If we just looked at raw numbers, 290 million iBeacon-enabled iPhones would be dwarfed by Android's whopping 416 million NFC-enabled phones projected to ship this year. Unfortunately for Android, that number is terribly misleading as NFC frameworks have yet to be standardized across manufacturers and consumers have yet to show interest in it.

Fanboyism aside, the reality is, the wearable device space is totally up for grabs. It doesn't matter who you are in the tech industry…success is never guaranteed. Just expect Apple to follow the same winning formula they've always used to make a compelling product.

Setting Expectations

Some analysts are already proclaiming the iWatch will hit $17.5 billion in sales in the first year. lol, I'm not so sure about that. Definitely not for the first year.

Knowing Apple, they have a solid roadmap for the iWatch for the next several years. But for the first-gen model, expect limited functionality (probably less than what I've talked about) and only immediate success among early adopters.

Let's remember, the first-gen iPhone costed $600 on-contract, didn't have 3G, third-party apps, or even copy/paste. It wasn't until two years later that the iPhone matured enough to become a mainstream success.

Great products take time to mature. Expect long-term progress, not immediate perfection.

"What's the big deal?"

When Steve Jobs introduced the iPhone in 2007, he said, "Today, we revolutionize the phone." But really, the iPhone did way more than that.

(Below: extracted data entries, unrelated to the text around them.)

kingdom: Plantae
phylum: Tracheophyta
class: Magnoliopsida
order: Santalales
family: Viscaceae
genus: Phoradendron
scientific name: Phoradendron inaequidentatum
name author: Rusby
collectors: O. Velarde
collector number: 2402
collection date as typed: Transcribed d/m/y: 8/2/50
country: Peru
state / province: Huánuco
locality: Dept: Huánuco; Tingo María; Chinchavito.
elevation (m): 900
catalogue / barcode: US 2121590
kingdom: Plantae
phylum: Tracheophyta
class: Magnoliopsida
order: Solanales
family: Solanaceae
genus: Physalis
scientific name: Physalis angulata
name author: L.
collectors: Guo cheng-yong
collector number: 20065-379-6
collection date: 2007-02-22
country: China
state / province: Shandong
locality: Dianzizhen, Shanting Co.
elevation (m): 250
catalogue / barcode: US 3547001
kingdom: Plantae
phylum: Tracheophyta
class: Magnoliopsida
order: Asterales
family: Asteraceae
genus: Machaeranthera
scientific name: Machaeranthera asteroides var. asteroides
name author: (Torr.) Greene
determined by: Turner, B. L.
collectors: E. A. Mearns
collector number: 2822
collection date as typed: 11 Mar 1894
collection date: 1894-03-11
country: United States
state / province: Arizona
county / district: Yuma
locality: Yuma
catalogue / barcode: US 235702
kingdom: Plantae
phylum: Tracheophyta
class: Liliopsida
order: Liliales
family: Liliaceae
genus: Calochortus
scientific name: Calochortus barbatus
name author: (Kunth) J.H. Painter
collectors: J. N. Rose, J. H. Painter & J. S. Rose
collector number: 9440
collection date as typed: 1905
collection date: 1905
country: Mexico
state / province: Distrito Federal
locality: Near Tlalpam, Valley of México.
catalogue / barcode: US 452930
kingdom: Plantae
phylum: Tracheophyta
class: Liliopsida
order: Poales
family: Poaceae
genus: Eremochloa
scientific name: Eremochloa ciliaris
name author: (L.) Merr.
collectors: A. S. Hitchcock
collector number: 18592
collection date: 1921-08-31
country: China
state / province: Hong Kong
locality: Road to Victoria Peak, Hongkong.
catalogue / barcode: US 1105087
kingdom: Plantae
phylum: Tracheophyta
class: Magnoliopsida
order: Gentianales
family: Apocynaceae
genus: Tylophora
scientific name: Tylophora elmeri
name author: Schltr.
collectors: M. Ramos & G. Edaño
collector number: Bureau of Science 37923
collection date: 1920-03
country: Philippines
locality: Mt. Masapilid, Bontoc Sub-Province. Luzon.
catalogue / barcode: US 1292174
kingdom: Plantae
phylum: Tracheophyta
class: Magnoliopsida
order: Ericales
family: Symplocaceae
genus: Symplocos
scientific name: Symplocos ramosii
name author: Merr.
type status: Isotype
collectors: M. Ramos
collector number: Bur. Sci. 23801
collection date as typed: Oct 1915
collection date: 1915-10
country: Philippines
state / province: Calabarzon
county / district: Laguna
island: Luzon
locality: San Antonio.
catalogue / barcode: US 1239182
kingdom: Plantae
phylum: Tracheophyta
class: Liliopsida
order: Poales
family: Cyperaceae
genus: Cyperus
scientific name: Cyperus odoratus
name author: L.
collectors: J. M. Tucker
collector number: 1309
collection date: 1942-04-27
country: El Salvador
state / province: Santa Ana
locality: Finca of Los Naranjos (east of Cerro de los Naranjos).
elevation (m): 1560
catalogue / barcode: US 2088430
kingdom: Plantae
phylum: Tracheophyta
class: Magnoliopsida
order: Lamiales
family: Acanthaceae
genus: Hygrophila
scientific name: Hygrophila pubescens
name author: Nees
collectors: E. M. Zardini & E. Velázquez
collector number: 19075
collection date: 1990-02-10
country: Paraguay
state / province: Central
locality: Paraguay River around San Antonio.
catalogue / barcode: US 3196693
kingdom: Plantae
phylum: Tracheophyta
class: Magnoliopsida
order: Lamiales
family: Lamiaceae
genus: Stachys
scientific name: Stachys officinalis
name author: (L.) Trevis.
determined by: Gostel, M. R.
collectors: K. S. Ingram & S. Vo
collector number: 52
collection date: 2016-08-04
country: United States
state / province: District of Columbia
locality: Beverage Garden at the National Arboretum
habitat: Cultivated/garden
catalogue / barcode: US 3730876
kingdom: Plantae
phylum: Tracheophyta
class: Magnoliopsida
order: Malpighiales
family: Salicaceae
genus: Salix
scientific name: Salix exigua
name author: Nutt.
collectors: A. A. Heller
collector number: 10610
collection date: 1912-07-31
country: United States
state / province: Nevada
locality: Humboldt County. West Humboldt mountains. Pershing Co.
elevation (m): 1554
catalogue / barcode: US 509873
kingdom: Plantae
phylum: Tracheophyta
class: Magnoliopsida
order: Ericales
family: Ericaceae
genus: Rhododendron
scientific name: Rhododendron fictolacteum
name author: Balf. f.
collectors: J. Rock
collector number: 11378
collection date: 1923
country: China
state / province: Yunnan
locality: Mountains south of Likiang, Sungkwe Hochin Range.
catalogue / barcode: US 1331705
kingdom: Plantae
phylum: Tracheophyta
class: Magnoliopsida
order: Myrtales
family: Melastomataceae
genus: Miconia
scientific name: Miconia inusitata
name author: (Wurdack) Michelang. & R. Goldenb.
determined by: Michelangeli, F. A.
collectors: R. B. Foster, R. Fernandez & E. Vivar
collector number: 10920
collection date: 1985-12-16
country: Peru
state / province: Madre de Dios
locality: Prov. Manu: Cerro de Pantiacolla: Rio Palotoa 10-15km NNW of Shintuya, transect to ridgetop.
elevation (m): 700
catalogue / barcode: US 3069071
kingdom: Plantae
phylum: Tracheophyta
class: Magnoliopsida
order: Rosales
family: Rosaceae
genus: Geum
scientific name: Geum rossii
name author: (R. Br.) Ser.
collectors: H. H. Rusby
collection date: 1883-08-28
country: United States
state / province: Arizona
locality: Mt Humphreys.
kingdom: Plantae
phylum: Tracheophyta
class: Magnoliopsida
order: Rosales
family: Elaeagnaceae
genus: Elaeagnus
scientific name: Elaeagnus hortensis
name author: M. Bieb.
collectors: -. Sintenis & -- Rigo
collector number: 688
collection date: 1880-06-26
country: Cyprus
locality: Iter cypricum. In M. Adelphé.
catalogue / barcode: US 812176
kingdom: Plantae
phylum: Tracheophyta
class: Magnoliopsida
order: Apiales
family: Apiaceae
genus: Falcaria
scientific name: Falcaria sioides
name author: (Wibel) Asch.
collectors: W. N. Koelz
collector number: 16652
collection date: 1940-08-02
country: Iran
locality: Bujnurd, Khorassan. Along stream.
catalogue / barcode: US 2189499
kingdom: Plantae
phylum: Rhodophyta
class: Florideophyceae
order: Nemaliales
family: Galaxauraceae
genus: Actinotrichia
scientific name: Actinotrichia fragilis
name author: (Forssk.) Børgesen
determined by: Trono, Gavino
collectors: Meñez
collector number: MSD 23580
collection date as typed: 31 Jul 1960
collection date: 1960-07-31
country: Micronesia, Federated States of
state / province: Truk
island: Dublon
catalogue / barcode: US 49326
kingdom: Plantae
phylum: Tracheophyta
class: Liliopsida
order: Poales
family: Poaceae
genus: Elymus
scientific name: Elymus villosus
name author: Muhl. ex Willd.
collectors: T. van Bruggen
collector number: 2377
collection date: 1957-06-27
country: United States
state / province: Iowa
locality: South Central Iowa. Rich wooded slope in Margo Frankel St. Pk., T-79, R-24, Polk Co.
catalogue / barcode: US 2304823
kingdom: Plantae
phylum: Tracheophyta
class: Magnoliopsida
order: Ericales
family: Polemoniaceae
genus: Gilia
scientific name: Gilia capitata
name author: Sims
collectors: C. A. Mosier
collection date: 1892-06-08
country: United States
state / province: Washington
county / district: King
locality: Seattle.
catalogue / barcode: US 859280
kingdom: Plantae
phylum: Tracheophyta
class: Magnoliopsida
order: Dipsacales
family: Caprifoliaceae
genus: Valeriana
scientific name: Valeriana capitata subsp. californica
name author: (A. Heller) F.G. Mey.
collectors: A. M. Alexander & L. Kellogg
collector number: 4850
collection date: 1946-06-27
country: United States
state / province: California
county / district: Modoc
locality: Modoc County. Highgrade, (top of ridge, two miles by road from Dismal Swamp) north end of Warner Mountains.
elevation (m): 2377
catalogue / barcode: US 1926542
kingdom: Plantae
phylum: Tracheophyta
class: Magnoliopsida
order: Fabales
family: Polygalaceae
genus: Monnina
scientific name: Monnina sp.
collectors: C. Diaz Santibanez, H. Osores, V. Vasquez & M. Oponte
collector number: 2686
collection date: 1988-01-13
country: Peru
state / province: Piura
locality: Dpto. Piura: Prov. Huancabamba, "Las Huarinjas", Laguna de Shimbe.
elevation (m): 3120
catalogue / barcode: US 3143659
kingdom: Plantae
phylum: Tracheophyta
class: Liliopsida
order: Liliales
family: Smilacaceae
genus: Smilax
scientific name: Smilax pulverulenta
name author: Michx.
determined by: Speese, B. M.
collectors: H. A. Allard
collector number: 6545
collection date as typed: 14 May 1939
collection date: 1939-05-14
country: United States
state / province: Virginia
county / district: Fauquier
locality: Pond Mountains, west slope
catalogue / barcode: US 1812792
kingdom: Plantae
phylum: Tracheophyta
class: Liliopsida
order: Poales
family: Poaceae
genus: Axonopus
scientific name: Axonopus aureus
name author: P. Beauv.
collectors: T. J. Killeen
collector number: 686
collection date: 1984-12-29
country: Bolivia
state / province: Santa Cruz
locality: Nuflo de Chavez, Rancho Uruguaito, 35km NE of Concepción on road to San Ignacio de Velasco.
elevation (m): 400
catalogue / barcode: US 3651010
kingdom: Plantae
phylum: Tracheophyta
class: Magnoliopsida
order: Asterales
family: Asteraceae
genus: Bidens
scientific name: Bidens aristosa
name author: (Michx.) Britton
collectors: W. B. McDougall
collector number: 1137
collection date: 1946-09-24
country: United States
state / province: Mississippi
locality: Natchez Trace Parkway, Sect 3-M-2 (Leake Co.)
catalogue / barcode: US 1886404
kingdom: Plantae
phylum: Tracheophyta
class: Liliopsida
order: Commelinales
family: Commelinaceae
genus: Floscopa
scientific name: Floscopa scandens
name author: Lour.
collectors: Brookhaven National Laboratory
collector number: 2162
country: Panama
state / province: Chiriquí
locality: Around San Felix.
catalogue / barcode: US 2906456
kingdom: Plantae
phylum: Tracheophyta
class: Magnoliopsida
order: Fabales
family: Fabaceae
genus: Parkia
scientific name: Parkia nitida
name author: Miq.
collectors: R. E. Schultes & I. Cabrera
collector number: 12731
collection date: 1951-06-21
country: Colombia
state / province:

It introduced a new era of connection and real-time information. For better or for worse, it changed the way we work, communicate, socialize, and express ourselves.

The smartphone changed the way we connect to the world. Wearable devices will change the way we connect to ourselves. They will be our most personal devices. They will know us, our bodies, our health, what we're doing, and how we feel.

Instead of expecting the iWatch to be Apple's "next big thing," think of it as the opening of a new dimension for the iOS ecosystem. The magic won't be in the iWatch itself; the magic will be in what happens when a wealth of biometric data is seamlessly tied to an iPhone/iPad.

The creative opportunities are endless, and that's what makes it a big deal.